Edison Vicentini Barroso
Desembargador do TJSP
Àquilo que motiva uma matéria se dá o nome de “gancho”. Em regra, a circundar um dado fato ou acontecimento de vida real. Claro que se pode, relembrando a pena dum João Ubaldo Ribeiro, escrever sobre algo fantasioso ou delirante, mas o habitual é que o artigo ou crônica tenha pé no cotidiano, naquilo que acontece no dia-a-dia e desperte o interesse do articulista.

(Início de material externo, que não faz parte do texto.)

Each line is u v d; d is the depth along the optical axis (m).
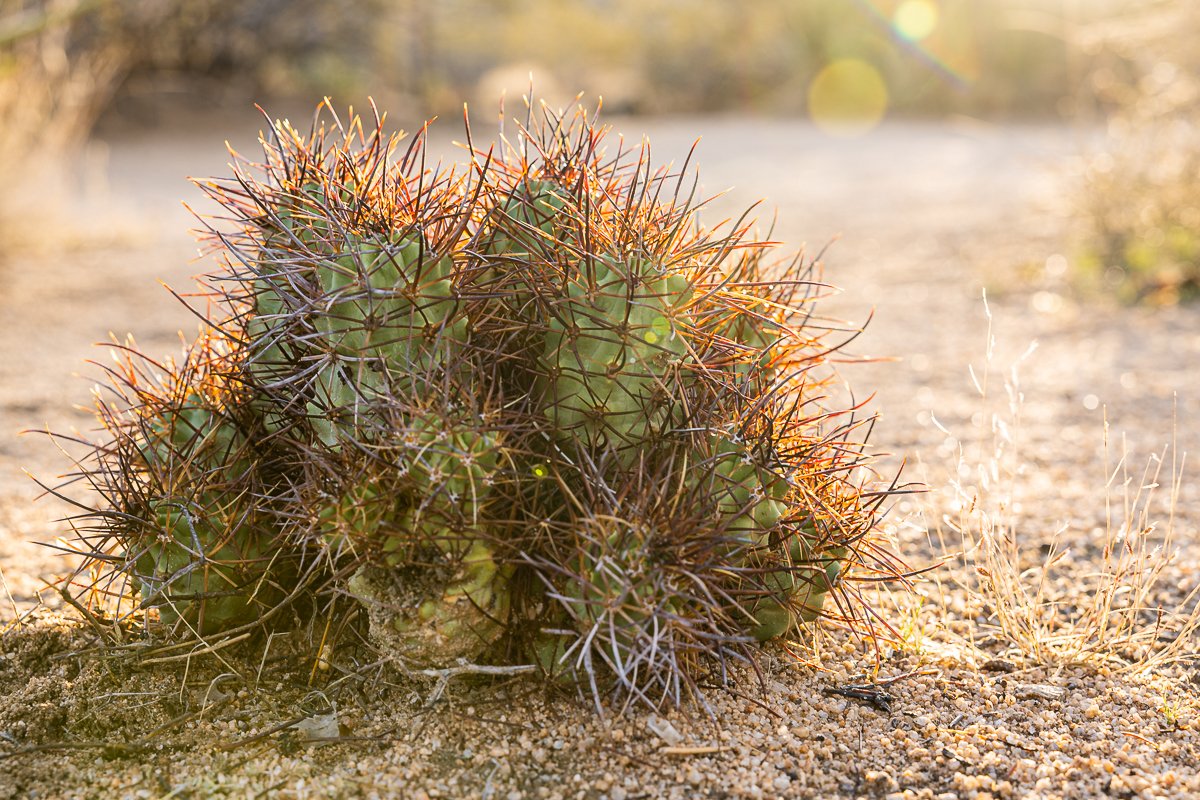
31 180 8.03
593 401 1.93
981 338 5.37
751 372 2.07
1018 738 2.04
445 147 12.55
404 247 1.90
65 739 1.99
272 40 16.44
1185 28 6.53
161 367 2.20
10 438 4.05
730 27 19.94
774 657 2.23
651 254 2.00
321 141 2.07
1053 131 14.24
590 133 2.04
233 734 1.98
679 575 1.86
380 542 1.84
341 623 2.06
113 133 14.22
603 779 1.87
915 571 2.29
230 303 2.13
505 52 20.11
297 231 2.00
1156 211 6.35
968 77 17.56
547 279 1.94
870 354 5.12
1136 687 2.23
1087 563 2.83
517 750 1.93
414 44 18.58
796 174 11.16
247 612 2.11
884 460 3.67
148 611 2.23
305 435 2.01
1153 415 4.14
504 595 1.92
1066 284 6.29
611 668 2.02
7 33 7.15
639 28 20.39
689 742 1.96
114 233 8.27
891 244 7.60
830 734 2.02
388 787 1.86
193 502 2.03
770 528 1.99
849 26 18.78
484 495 1.83
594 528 1.84
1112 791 1.88
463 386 1.86
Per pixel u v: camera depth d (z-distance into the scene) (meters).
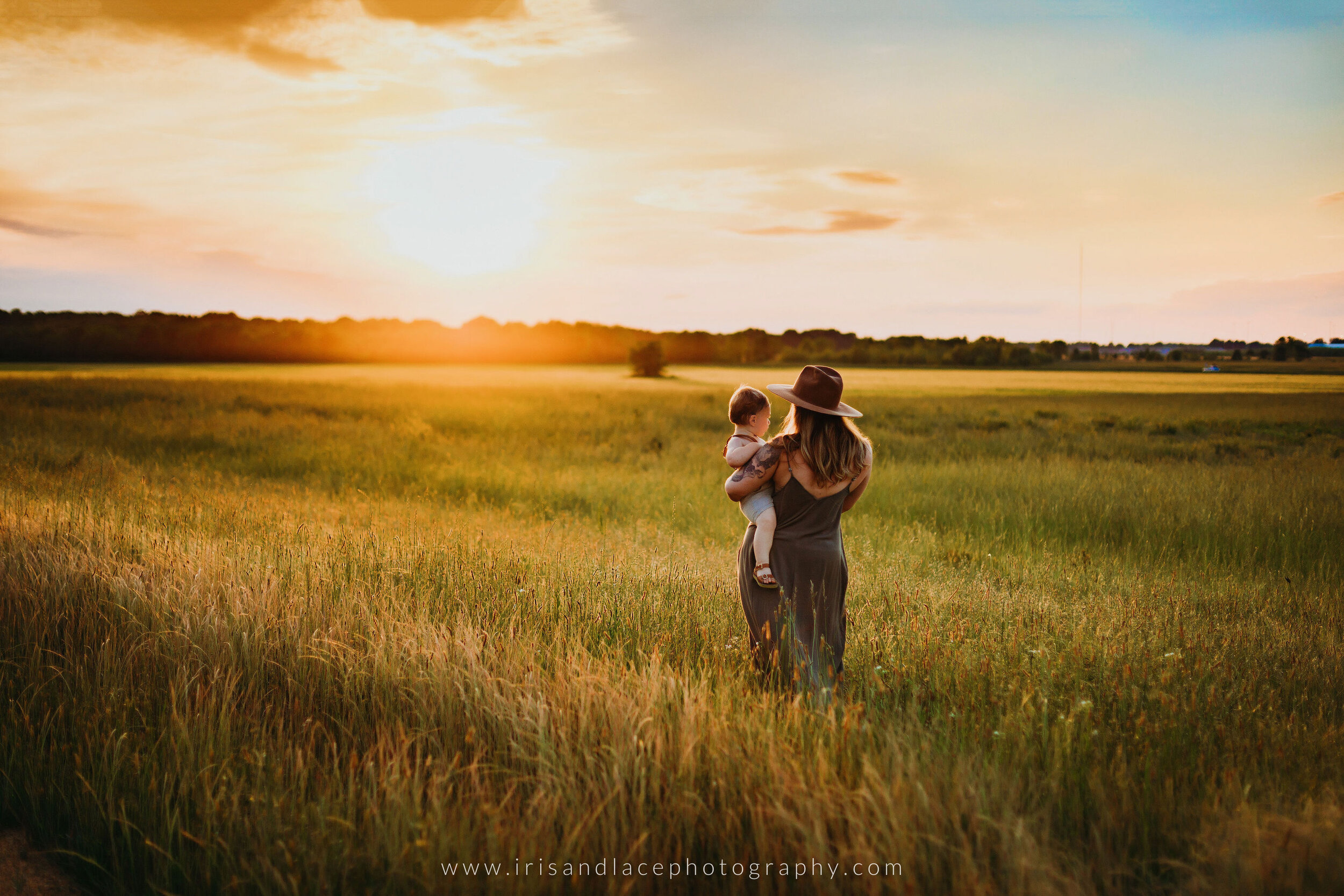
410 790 2.23
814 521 3.22
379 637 3.30
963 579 5.77
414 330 161.12
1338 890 1.79
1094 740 2.59
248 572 4.28
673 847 2.08
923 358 139.38
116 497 6.86
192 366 91.12
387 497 9.83
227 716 2.64
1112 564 6.76
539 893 1.90
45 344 108.00
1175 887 1.99
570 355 147.25
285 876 1.99
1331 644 4.07
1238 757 2.56
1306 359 131.75
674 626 3.86
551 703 2.67
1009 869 1.87
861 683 3.26
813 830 1.96
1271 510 8.23
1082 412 29.72
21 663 3.15
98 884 2.18
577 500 10.27
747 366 133.00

E hoje, no Brasil, como se tem acentuado na última
década, qual é o gancho? Os crimes que se sucedem, ininterruptos e
cada vez mais originais, de alto a baixo na escala social. Desde os
do colarinho branco aos episódios dos ladrões de galinha, ou de
quem furta ou rouba para matar a fome dos seus, de tudo se vê –
com ou sem TV.
A globalização está presente, na multiplicidade
dos meios de comunicação. Porém, duns tempos pra cá, do que mais
se vê é roubalheira generalizada dos cofres públicos, desvio de
dinheiro a mais não poder – sobrelevando as famosas propinas.
Enfim, rouba-se tudo, de quase todos, a todo tempo e em toda parte.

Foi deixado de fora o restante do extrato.